In 2008, Jones was tapped to revive the sleepy British brand Dunhill (now headed by the former Gucci menswear designer John Ray); then in 2011, he moved to Vuitton, stamping a fashion identity with remarkable speed and assurance on a label where once, for men, there were only LV Monogram satchels and briefcases that cost as much as a second-hand car.
It still offers them, of course: Jones oversees a vast litany of collections, reflecting the reality of a hungry luxury market. “We do two formal collections a year – which is tailoring,” he says, counting off on his fingers. “Two 'Icon' collections – which is the men's wardrobe in the Vuitton styling, which gets mixed in with the pre-collection when we show the pre-collection. There's two pre-collections, two America's Cup collections, two show collections and then there's a couple of other things that pop up as well. Then you've got the bags, the shoes, soft accessories, jewellery, glasses.”

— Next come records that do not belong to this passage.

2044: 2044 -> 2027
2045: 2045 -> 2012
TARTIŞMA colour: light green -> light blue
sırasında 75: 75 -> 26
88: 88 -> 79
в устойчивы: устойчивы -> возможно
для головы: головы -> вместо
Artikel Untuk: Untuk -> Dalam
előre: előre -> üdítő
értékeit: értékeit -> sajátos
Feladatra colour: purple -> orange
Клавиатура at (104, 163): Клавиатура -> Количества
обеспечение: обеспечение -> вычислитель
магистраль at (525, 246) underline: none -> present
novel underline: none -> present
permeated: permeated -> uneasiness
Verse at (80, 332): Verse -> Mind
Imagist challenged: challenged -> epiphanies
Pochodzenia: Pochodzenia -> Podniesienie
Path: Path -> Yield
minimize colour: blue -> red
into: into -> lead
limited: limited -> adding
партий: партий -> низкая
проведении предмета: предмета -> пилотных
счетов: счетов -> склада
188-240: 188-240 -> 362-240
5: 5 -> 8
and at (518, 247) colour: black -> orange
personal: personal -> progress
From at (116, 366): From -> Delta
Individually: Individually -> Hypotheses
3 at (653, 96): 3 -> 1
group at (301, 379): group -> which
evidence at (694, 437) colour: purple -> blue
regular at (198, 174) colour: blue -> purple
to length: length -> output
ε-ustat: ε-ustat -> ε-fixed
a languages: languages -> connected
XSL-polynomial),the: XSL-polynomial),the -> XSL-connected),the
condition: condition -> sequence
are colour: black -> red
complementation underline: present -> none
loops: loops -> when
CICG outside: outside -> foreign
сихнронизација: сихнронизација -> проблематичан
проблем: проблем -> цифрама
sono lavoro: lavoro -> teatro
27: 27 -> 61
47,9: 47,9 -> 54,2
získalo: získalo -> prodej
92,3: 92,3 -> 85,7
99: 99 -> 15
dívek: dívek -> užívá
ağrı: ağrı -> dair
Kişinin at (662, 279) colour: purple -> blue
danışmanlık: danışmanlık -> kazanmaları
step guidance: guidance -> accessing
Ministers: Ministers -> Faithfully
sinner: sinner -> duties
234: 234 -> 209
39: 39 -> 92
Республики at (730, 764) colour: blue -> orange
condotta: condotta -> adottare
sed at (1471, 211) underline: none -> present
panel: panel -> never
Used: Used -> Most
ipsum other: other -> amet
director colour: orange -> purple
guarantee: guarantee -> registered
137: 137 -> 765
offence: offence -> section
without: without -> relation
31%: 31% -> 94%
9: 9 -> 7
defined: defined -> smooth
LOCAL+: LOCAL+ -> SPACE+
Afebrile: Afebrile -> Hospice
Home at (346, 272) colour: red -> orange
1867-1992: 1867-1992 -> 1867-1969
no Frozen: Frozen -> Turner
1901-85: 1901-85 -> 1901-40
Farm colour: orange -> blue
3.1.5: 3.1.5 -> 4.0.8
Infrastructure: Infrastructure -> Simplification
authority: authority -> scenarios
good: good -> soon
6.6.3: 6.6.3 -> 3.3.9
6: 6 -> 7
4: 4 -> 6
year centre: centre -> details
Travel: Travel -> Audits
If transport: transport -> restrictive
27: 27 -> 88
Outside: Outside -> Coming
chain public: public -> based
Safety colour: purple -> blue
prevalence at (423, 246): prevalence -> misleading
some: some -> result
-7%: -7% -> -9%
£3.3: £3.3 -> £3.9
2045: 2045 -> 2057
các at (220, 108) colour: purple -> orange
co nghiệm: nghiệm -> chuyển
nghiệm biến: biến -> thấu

Jones pauses, and grins, possibly at my dazed expression. “Recently in the office, when I've had a few people waiting for the collection to come in [from the factory], we'll be having a meeting every half an hour to plan the next two.” It sounds daunting – and necessitates a relentless schedule. Backstage before the last Louis Vuitton show, Jones confessed to me that he was already thinking about the one he'll show on Thursday. “I know exactly what I want to do for the next show, for autumn/winter,” he said, leaning in conspiratorially. “I know the music, I know the staging, now we're doing the research backwards.”
I guess, all we can do is wait another 48 hours to see. Though, by then, Jones will probably already have decided where to take us – not himself – on his next Vuitton trip.